Добавить в цитаты Настройки чтения

Страница 65 из 71

— За этим тоже следит наблюдатель? — предположил я.

— Конечно. В пределах своего мира он отвечает за все. И только в случае, если он не справляется, возникает необходимость вмешательства извне.

— Так. Хорошо. А наблюдатели тогда откуда берутся?

— Откуда и все остальные. Просто, чтобы научиться принимать решения уровня наблюдателя, обычному сборщику потребуется набрать огромный опыт. Научиться нести на своих плечах груз ответственности не просто за мертвые души, но и за живые, а это на порядок сложнее. Поэтому наблюдатели подбирают помощников так, чтобы хотя бы один из них со временем смог бы его заменить.

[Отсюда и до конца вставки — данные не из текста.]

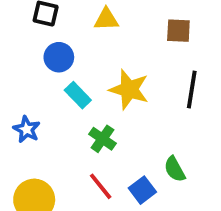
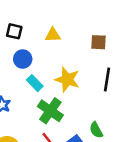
green cross: (103, 139) -> (50, 111), size x1.5

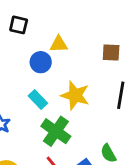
black square: (14, 31) -> (19, 25), moved
blue circle: (23, 59) -> (41, 62), moved

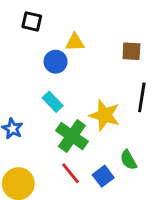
yellow star: (75, 95) -> (105, 115), moved

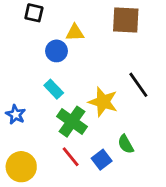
brown square: (131, 51) -> (126, 20), moved, size x1.5
black line: (142, 97) -> (138, 85), turned -44

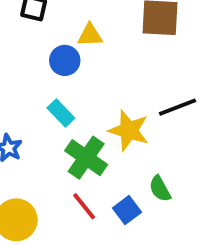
black line: (138, 85) -> (177, 107), turned -76

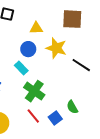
blue circle: (65, 60) -> (28, 49), moved
black line: (177, 107) -> (81, 65), turned 54
yellow star: (129, 130) -> (56, 48), moved

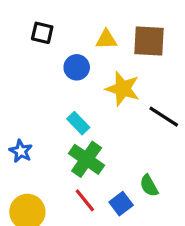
yellow triangle: (36, 28) -> (106, 39), moved
blue circle: (28, 49) -> (77, 67), moved
cyan rectangle: (21, 68) -> (78, 123), moved

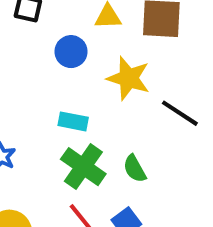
cyan rectangle: (78, 123) -> (73, 121), turned -35
green semicircle: (149, 186) -> (135, 169), moved

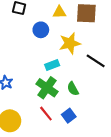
yellow star: (129, 78) -> (70, 43), turned -30
cyan rectangle: (73, 121) -> (52, 65), moved, turned -32

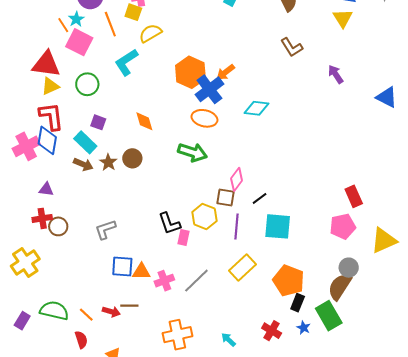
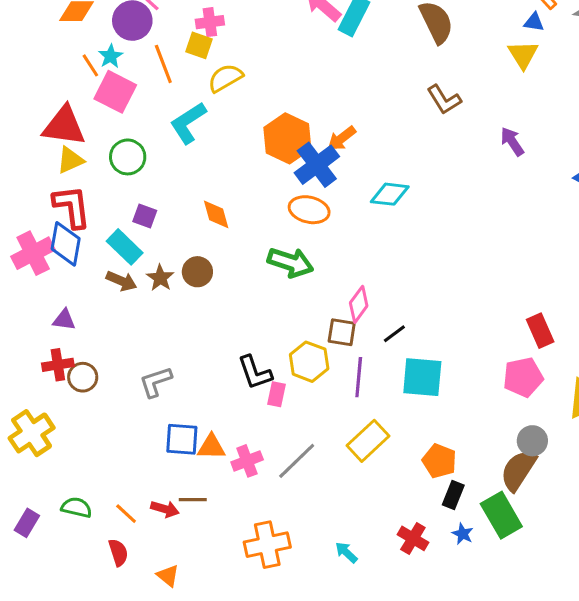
orange pentagon: (289, 281) -> (439, 461), size x0.7
green semicircle: (54, 311) -> (76, 507), size x0.7

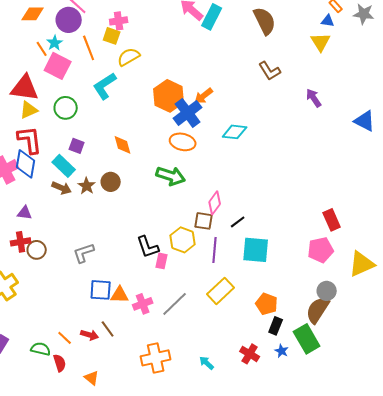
brown line: (193, 500) -> (108, 329), turned 54
green semicircle: (76, 507) -> (41, 349), moved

Я заинтересованно качнулся вперед, после чего Шэд, вероятно, решил, что мне бы тоже не мешало присесть, и прямо из воздуха создал второй стул, на котором я и устроился с превеликим удовольствием.

— Так вот, наблюдатели… — вернулся к прерванной теме Шэдоу. — Когда настает время передать пост более молодому преемнику, они представляют кандидата контролеру, а тот, прочитав его душу, принимает окончательное решение.

— Значит, сборщики не находятся тут на пожизненной каторге? И не обязаны оттрубить на благо своего мира от момента первой смерти вплоть до второй, окончательной?

— Нет, конечно. Да и вопрос окончательной смерти выглядит достаточно спорно. К тому же путей, по которым может пойти душа, очень много. И путь собирателя — лишь один из них, причем не самый сложный. Но мы никого не неволим. Каждый делает выбор самостоятельно и исключительно по доброй воле.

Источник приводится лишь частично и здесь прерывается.